Watching Alan Greenspan this week, I couldn’t help but to sense we are witnessing the End of an Era. Not because I expect him to retire soon, although I doubt he enjoys his work as much these days. Instead, I see the approaching end to the Greenspan era of unrelenting financial stimulation and economic growth of any sort, at any cost. He may talk inflation hawk, but this is but the clever guise of the Grand Master of Stimulation. Remember, it was after only after a few short months on the job that he came aggressively to Wall Street’s rescue after the 1987 stock market crash. With very few exceptions, he has acted on behalf of the interests of the leveraged speculating community ever since, if not orchestrating at least presiding over the greatest financial Bubble in history. Over the years he has become an expert in spin, obfuscation and, most of all, fueling speculative excess. He may rarely utter the word "Credit," but Greenspan has invariably coveted the financial sector (at the expense of the manufacturer), appreciating full well the credit mechanism as the engine for spending growth and perceived prosperity.

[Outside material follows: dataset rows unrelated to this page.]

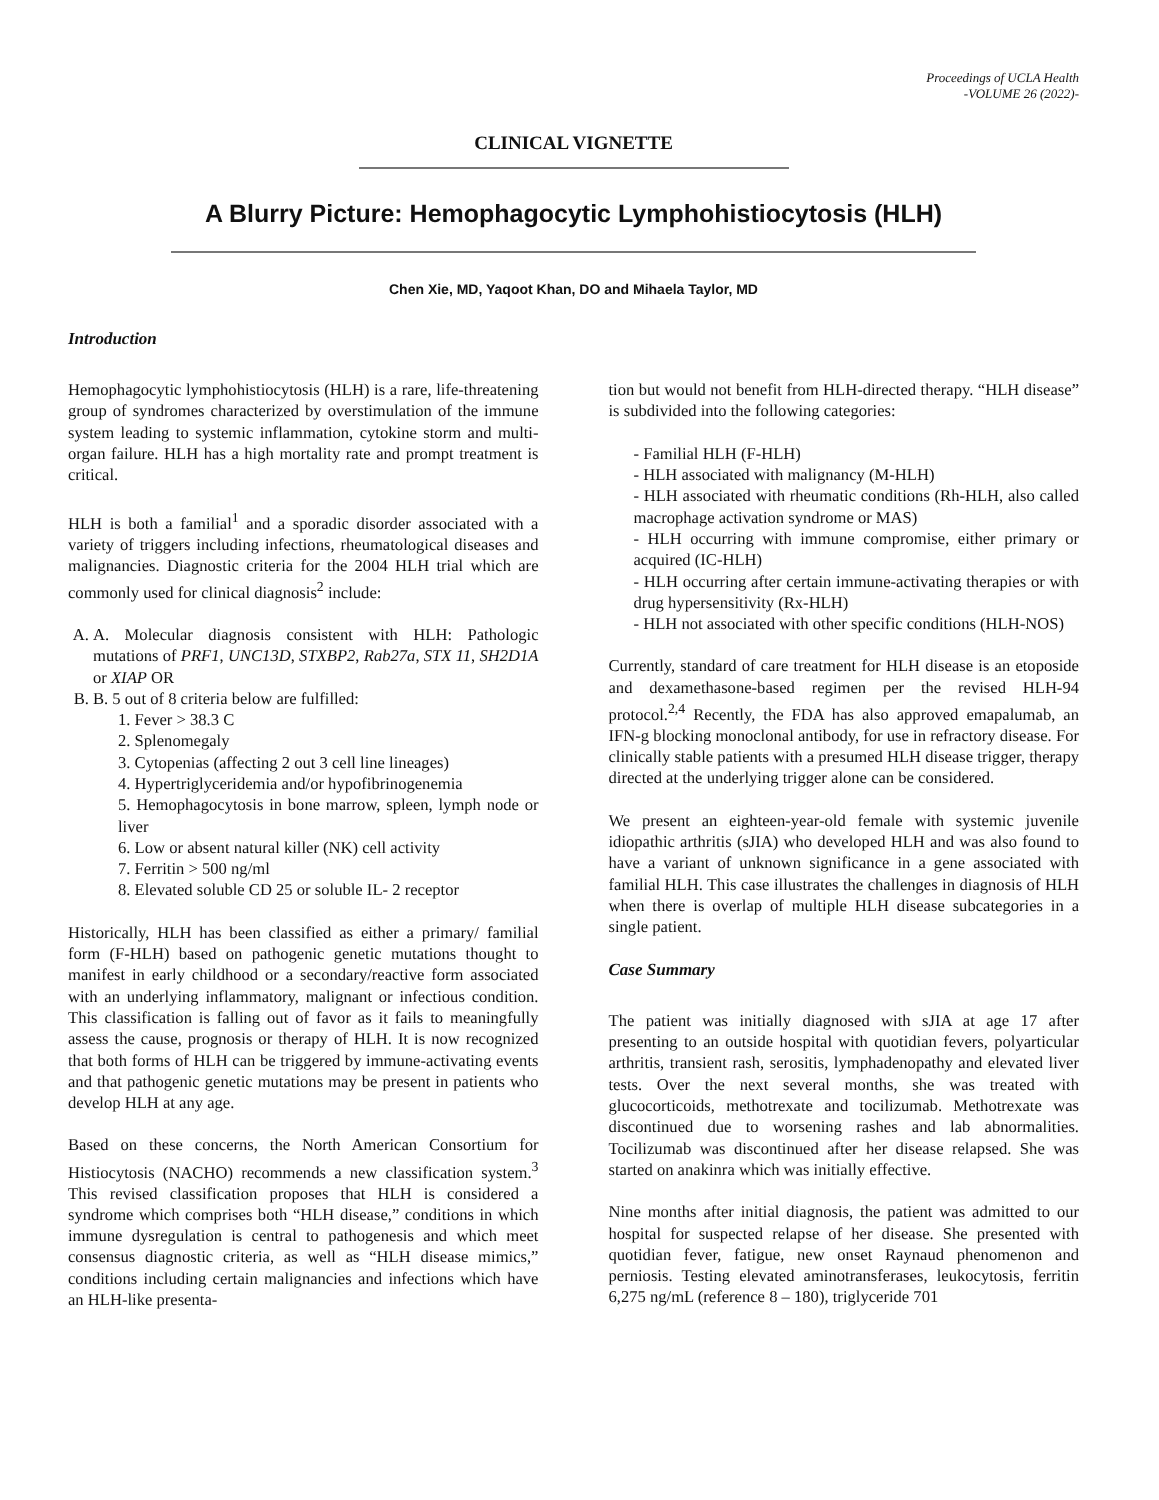Proceedings of UCLA Health
-VOLUME 26 (2022)-
CLINICAL VIGNETTE
A Blurry Picture: Hemophagocytic Lymphohistiocytosis (HLH)
Chen Xie, MD, Yaqoot Khan, DO and Mihaela Taylor, MD
Introduction
Hemophagocytic lymphohistiocytosis (HLH) is a rare, life-threatening group of syndromes characterized by overstimulation of the immune system leading to systemic inflammation, cytokine storm and multi-organ failure. HLH has a high mortality rate and prompt treatment is critical.
HLH is both a familial<sup>1</sup> and a sporadic disorder associated with a variety of triggers including infections, rheumatological diseases and malignancies. Diagnostic criteria for the 2004 HLH trial which are commonly used for clinical diagnosis<sup>2</sup> include:
A. A. Molecular diagnosis consistent with HLH: Pathologic mutations of PRF1, UNC13D, STXBP2, Rab27a, STX 11, SH2D1A or XIAP OR
B. B. 5 out of 8 criteria below are fulfilled:
1. Fever > 38.3 C
2. Splenomegaly
3. Cytopenias (affecting 2 out 3 cell line lineages)
4. Hypertriglyceridemia and/or hypofibrinogenemia
5. Hemophagocytosis in bone marrow, spleen, lymph node or liver
6. Low or absent natural killer (NK) cell activity
7. Ferritin > 500 ng/ml
8. Elevated soluble CD 25 or soluble IL- 2 receptor
Historically, HLH has been classified as either a primary/ familial form (F-HLH) based on pathogenic genetic mutations thought to manifest in early childhood or a secondary/reactive form associated with an underlying inflammatory, malignant or infectious condition. This classification is falling out of favor as it fails to meaningfully assess the cause, prognosis or therapy of HLH. It is now recognized that both forms of HLH can be triggered by immune-activating events and that pathogenic genetic mutations may be present in patients who develop HLH at any age.
Based on these concerns, the North American Consortium for Histiocytosis (NACHO) recommends a new classification system.<sup>3</sup> This revised classification proposes that HLH is considered a syndrome which comprises both “HLH disease,” conditions in which immune dysregulation is central to pathogenesis and which meet consensus diagnostic criteria, as well as “HLH disease mimics,” conditions including certain malignancies and infections which have an HLH-like presenta-
tion but would not benefit from HLH-directed therapy. “HLH disease” is subdivided into the following categories:
- Familial HLH (F-HLH)
- HLH associated with malignancy (M-HLH)
- HLH associated with rheumatic conditions (Rh-HLH, also called macrophage activation syndrome or MAS)
- HLH occurring with immune compromise, either primary or acquired (IC-HLH)
- HLH occurring after certain immune-activating therapies or with drug hypersensitivity (Rx-HLH)
- HLH not associated with other specific conditions (HLH-NOS)
Currently, standard of care treatment for HLH disease is an etoposide and dexamethasone-based regimen per the revised HLH-94 protocol.<sup>2,4</sup> Recently, the FDA has also approved emapalumab, an IFN-g blocking monoclonal antibody, for use in refractory disease. For clinically stable patients with a presumed HLH disease trigger, therapy directed at the underlying trigger alone can be considered.
We present an eighteen-year-old female with systemic juvenile idiopathic arthritis (sJIA) who developed HLH and was also found to have a variant of unknown significance in a gene associated with familial HLH. This case illustrates the challenges in diagnosis of HLH when there is overlap of multiple HLH disease subcategories in a single patient.
Case Summary
The patient was initially diagnosed with sJIA at age 17 after presenting to an outside hospital with quotidian fevers, polyarticular arthritis, transient rash, serositis, lymphadenopathy and elevated liver tests. Over the next several months, she was treated with glucocorticoids, methotrexate and tocilizumab. Methotrexate was discontinued due to worsening rashes and lab abnormalities. Tocilizumab was discontinued after her disease relapsed. She was started on anakinra which was initially effective.
Nine months after initial diagnosis, the patient was admitted to our hospital for suspected relapse of her disease. She presented with quotidian fever, fatigue, new onset Raynaud phenomenon and perniosis. Testing elevated aminotransferases, leukocytosis, ferritin 6,275 ng/mL (reference 8 – 180), triglyceride 701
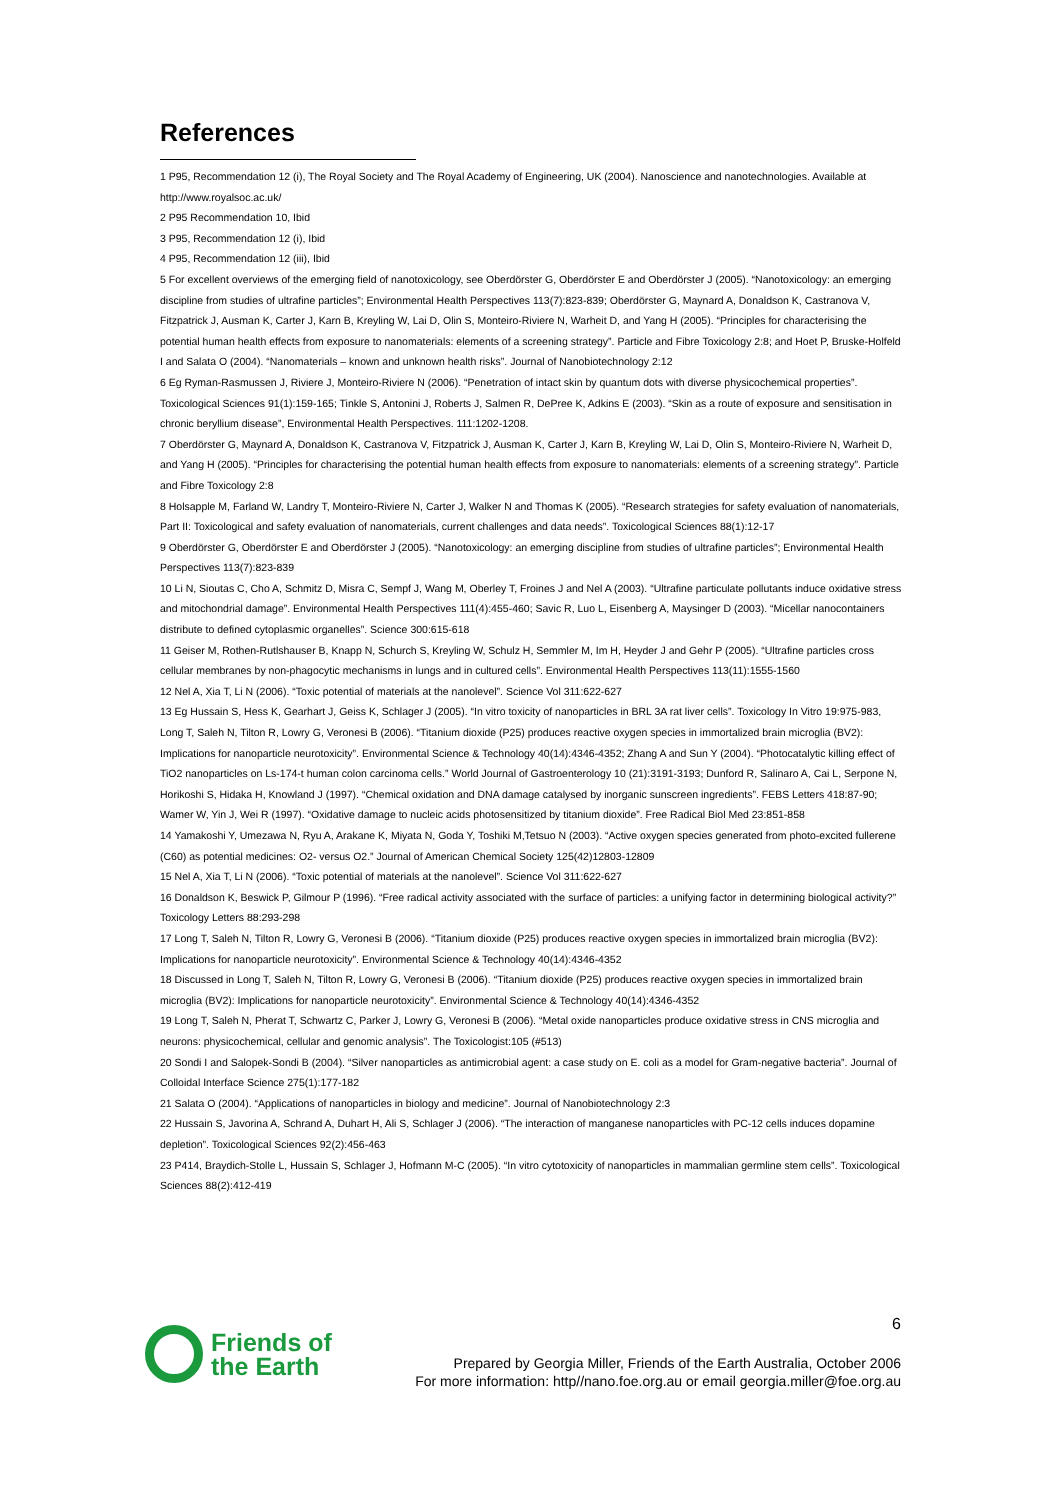References
1 P95, Recommendation 12 (i), The Royal Society and The Royal Academy of Engineering, UK (2004). Nanoscience and nanotechnologies. Available at http://www.royalsoc.ac.uk/
2 P95 Recommendation 10, Ibid
3 P95, Recommendation 12 (i), Ibid
4 P95, Recommendation 12 (iii), Ibid
5 For excellent overviews of the emerging field of nanotoxicology, see Oberdörster G, Oberdörster E and Oberdörster J (2005). “Nanotoxicology: an emerging discipline from studies of ultrafine particles”; Environmental Health Perspectives 113(7):823-839; Oberdörster G, Maynard A, Donaldson K, Castranova V, Fitzpatrick J, Ausman K, Carter J, Karn B, Kreyling W, Lai D, Olin S, Monteiro-Riviere N, Warheit D, and Yang H (2005). “Principles for characterising the potential human health effects from exposure to nanomaterials: elements of a screening strategy”. Particle and Fibre Toxicology 2:8; and Hoet P, Bruske-Holfeld I and Salata O (2004). “Nanomaterials – known and unknown health risks”. Journal of Nanobiotechnology 2:12
6 Eg Ryman-Rasmussen J, Riviere J, Monteiro-Riviere N (2006). “Penetration of intact skin by quantum dots with diverse physicochemical properties”. Toxicological Sciences 91(1):159-165; Tinkle S, Antonini J, Roberts J, Salmen R, DePree K, Adkins E (2003). “Skin as a route of exposure and sensitisation in chronic beryllium disease”, Environmental Health Perspectives. 111:1202-1208.
7 Oberdörster G, Maynard A, Donaldson K, Castranova V, Fitzpatrick J, Ausman K, Carter J, Karn B, Kreyling W, Lai D, Olin S, Monteiro-Riviere N, Warheit D, and Yang H (2005). “Principles for characterising the potential human health effects from exposure to nanomaterials: elements of a screening strategy”. Particle and Fibre Toxicology 2:8
8 Holsapple M, Farland W, Landry T, Monteiro-Riviere N, Carter J, Walker N and Thomas K (2005). “Research strategies for safety evaluation of nanomaterials, Part II: Toxicological and safety evaluation of nanomaterials, current challenges and data needs”. Toxicological Sciences 88(1):12-17
9 Oberdörster G, Oberdörster E and Oberdörster J (2005). “Nanotoxicology: an emerging discipline from studies of ultrafine particles”; Environmental Health Perspectives 113(7):823-839
10 Li N, Sioutas C, Cho A, Schmitz D, Misra C, Sempf J, Wang M, Oberley T, Froines J and Nel A (2003). “Ultrafine particulate pollutants induce oxidative stress and mitochondrial damage”. Environmental Health Perspectives 111(4):455-460; Savic R, Luo L, Eisenberg A, Maysinger D (2003). “Micellar nanocontainers distribute to defined cytoplasmic organelles”. Science 300:615-618
11 Geiser M, Rothen-Rutlshauser B, Knapp N, Schurch S, Kreyling W, Schulz H, Semmler M, Im H, Heyder J and Gehr P (2005). “Ultrafine particles cross cellular membranes by non-phagocytic mechanisms in lungs and in cultured cells”. Environmental Health Perspectives 113(11):1555-1560
12 Nel A, Xia T, Li N (2006). “Toxic potential of materials at the nanolevel”. Science Vol 311:622-627
13 Eg Hussain S, Hess K, Gearhart J, Geiss K, Schlager J (2005). “In vitro toxicity of nanoparticles in BRL 3A rat liver cells”. Toxicology In Vitro 19:975-983, Long T, Saleh N, Tilton R, Lowry G, Veronesi B (2006). “Titanium dioxide (P25) produces reactive oxygen species in immortalized brain microglia (BV2): Implications for nanoparticle neurotoxicity”. Environmental Science & Technology 40(14):4346-4352; Zhang A and Sun Y (2004). “Photocatalytic killing effect of TiO2 nanoparticles on Ls-174-t human colon carcinoma cells.” World Journal of Gastroenterology 10 (21):3191-3193; Dunford R, Salinaro A, Cai L, Serpone N, Horikoshi S, Hidaka H, Knowland J (1997). “Chemical oxidation and DNA damage catalysed by inorganic sunscreen ingredients”. FEBS Letters 418:87-90; Wamer W, Yin J, Wei R (1997). “Oxidative damage to nucleic acids photosensitized by titanium dioxide”. Free Radical Biol Med 23:851-858
14 Yamakoshi Y, Umezawa N, Ryu A, Arakane K, Miyata N, Goda Y, Toshiki M,Tetsuo N (2003). “Active oxygen species generated from photo-excited fullerene (C60) as potential medicines: O2- versus O2.” Journal of American Chemical Society 125(42)12803-12809
15 Nel A, Xia T, Li N (2006). “Toxic potential of materials at the nanolevel”. Science Vol 311:622-627
16 Donaldson K, Beswick P, Gilmour P (1996). “Free radical activity associated with the surface of particles: a unifying factor in determining biological activity?” Toxicology Letters 88:293-298
17 Long T, Saleh N, Tilton R, Lowry G, Veronesi B (2006). “Titanium dioxide (P25) produces reactive oxygen species in immortalized brain microglia (BV2): Implications for nanoparticle neurotoxicity”. Environmental Science & Technology 40(14):4346-4352
18 Discussed in Long T, Saleh N, Tilton R, Lowry G, Veronesi B (2006). “Titanium dioxide (P25) produces reactive oxygen species in immortalized brain microglia (BV2): Implications for nanoparticle neurotoxicity”. Environmental Science & Technology 40(14):4346-4352
19 Long T, Saleh N, Pherat T, Schwartz C, Parker J, Lowry G, Veronesi B (2006). “Metal oxide nanoparticles produce oxidative stress in CNS microglia and neurons: physicochemical, cellular and genomic analysis”. The Toxicologist:105 (#513)
20 Sondi I and Salopek-Sondi B (2004). “Silver nanoparticles as antimicrobial agent: a case study on E. coli as a model for Gram-negative bacteria”. Journal of Colloidal Interface Science 275(1):177-182
21 Salata O (2004). “Applications of nanoparticles in biology and medicine”. Journal of Nanobiotechnology 2:3
22 Hussain S, Javorina A, Schrand A, Duhart H, Ali S, Schlager J (2006). “The interaction of manganese nanoparticles with PC-12 cells induces dopamine depletion”. Toxicological Sciences 92(2):456-463
23 P414, Braydich-Stolle L, Hussain S, Schlager J, Hofmann M-C (2005). “In vitro cytotoxicity of nanoparticles in mammalian germline stem cells”. Toxicological Sciences 88(2):412-419
6
Friends of
the Earth
Prepared by Georgia Miller, Friends of the Earth Australia, October 2006
For more information: http//nano.foe.org.au or email georgia.miller@foe.org.au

It has always been perfectly clear to the financial community that he stands ready to act aggressively to forestall what has developed into recurring financial crises, and they have certainly played it accordingly. We see again this week the phenomenon that heightened financial stress only incites Pavlov impulses of more rate cuts. After all, each time the system has found itself at the edge it was Greenspan who fostered the "recoil" and led the stampede re-igniting both the credit system and speculation, much to the delight of Wall Street and Washington. Well it’s been quite a 14 years, but it’s catching up to him. Mr. Greenspan doesn’t have much room left to stimulate on the interest rate front, and he’s running out of Bubbles to inflate. It also appears the leveraged speculating community has already placed its bets, so his ability to incite their speculative impulses for his pursuits is largely exhausted. Moreover, his GSE partners have pushed the extremes of reckless credit excess for three years now, creating what has become a conspicuous real estate Bubble. Further mortgage credit inflation will do anything but resolve the severe structural imbalances impairing the U.S. economy and financial system. And it just doesn’t appear our foreign partners are all too sympathetic to the cause of the American Bubble. Boom-time comradery is today being awkwardly superceded by a sense that unfolding circumstances dictate a focus on individual interests. So, it is today a case of pondering how long we can expect the consumer and mortgage Bubble to continue inflating; that is, without the resulting gross distortions puncturing the vulnerable dollar Bubble.